Example: Multi-Customer Setup

webdrop_bridge/
├── .env
├── build/
│   └── scripts/
│       ├── build_windows.py
│       └── build_macos.sh
├── customer_configs/
│   ├── acme_corp.env
│   ├── globex_corporation.env
│   └── initech.env
└── config.example.json

Then build per customer or brand:

python build/scripts/build_windows.py --msi --env-file customer_configs/acme_corp.env
python build/scripts/build_windows.py --msi --env-file customer_configs/globex_corporation.env
bash build/scripts/build_macos.sh --env-file customer_configs/initech.env

What Gets Bundled into Installers?

During packaging, the supplied .env file is bundled so the application can resolve:

  • app display name
  • brand/config directory name
  • update channel defaults
  • initial web source and logging defaults

After installation, the application normally saves user-controlled settings to the JSON config file in the app data directory.

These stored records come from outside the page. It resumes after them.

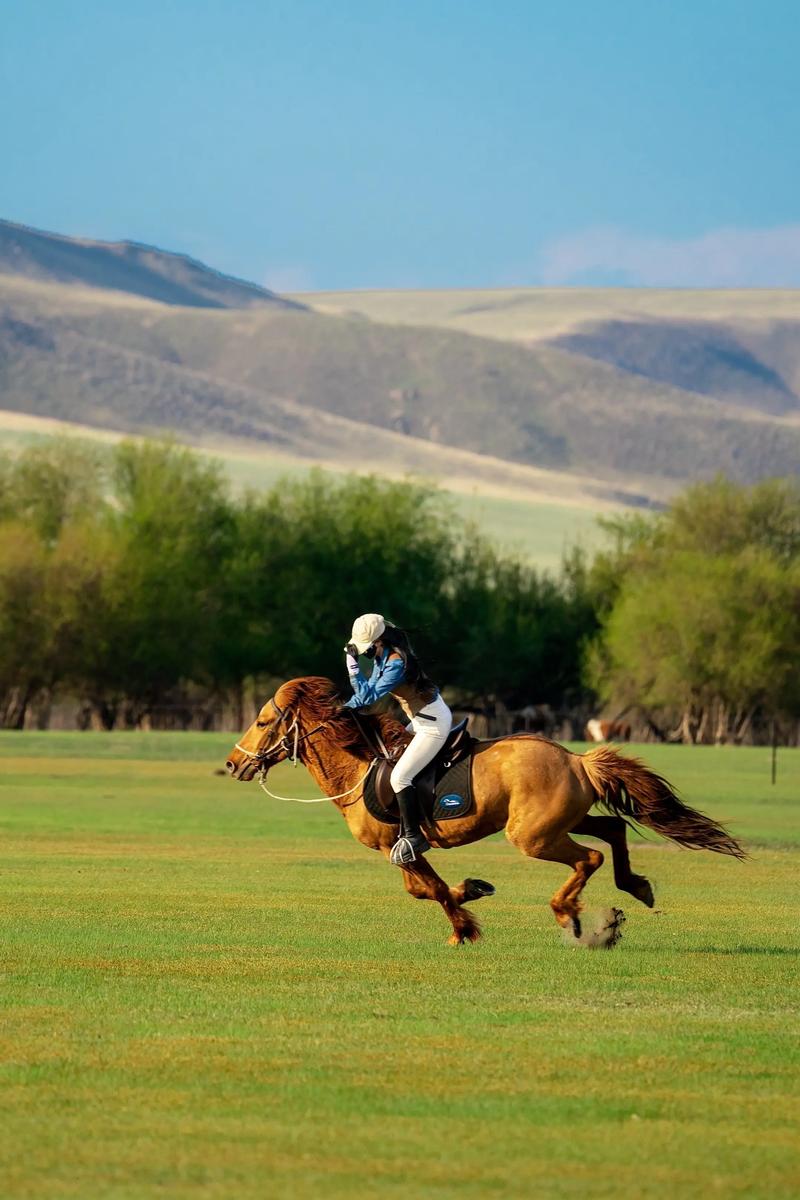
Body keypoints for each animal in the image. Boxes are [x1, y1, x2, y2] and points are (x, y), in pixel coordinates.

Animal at [225, 677, 745, 947]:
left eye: (263, 721)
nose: (232, 764)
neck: (357, 762)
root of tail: (577, 759)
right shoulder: (399, 849)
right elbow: (421, 888)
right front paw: (474, 889)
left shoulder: (404, 845)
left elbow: (432, 890)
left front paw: (463, 929)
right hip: (564, 819)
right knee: (614, 830)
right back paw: (635, 889)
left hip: (533, 836)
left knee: (589, 858)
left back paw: (570, 916)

  1. Package the app with the correct .env bootstrap defaults.
  2. Launch the app once.
  3. Configure URLs, mappings, language, and branding in the Settings dialog.
  4. Let the app save config.json in the brand-specific config directory.
  5. Reuse exported profiles or branding templates for future setups.

Build Command Reference

Windows

# Default build using the repository root .env
python build/scripts/build_windows.py --msi

# Customer-specific defaults
python build/scripts/build_windows.py --msi --env-file customer_configs/acme.env

# Without MSI (just the packaged executable)
python build/scripts/build_windows.py

# Sign executable (requires signing setup)
python build/scripts/build_windows.py --msi --code-sign

macOS

# Default build using the repository root .env
bash build/scripts/build_macos.sh

# Customer-specific defaults
bash build/scripts/build_macos.sh --env-file customer_configs/acme.env

# Sign app (requires Apple developer certificate)
bash build/scripts/build_macos.sh --sign

# Notarize app (requires Apple ID)
bash build/scripts/build_macos.sh --notarize

Validation Notes

The build process validates that:

  1. the specified .env file exists,
  2. packaging metadata can be resolved, and
  3. the resulting installer assets are created successfully.

If you need the full runtime JSON schema, see CONFIG_README.md.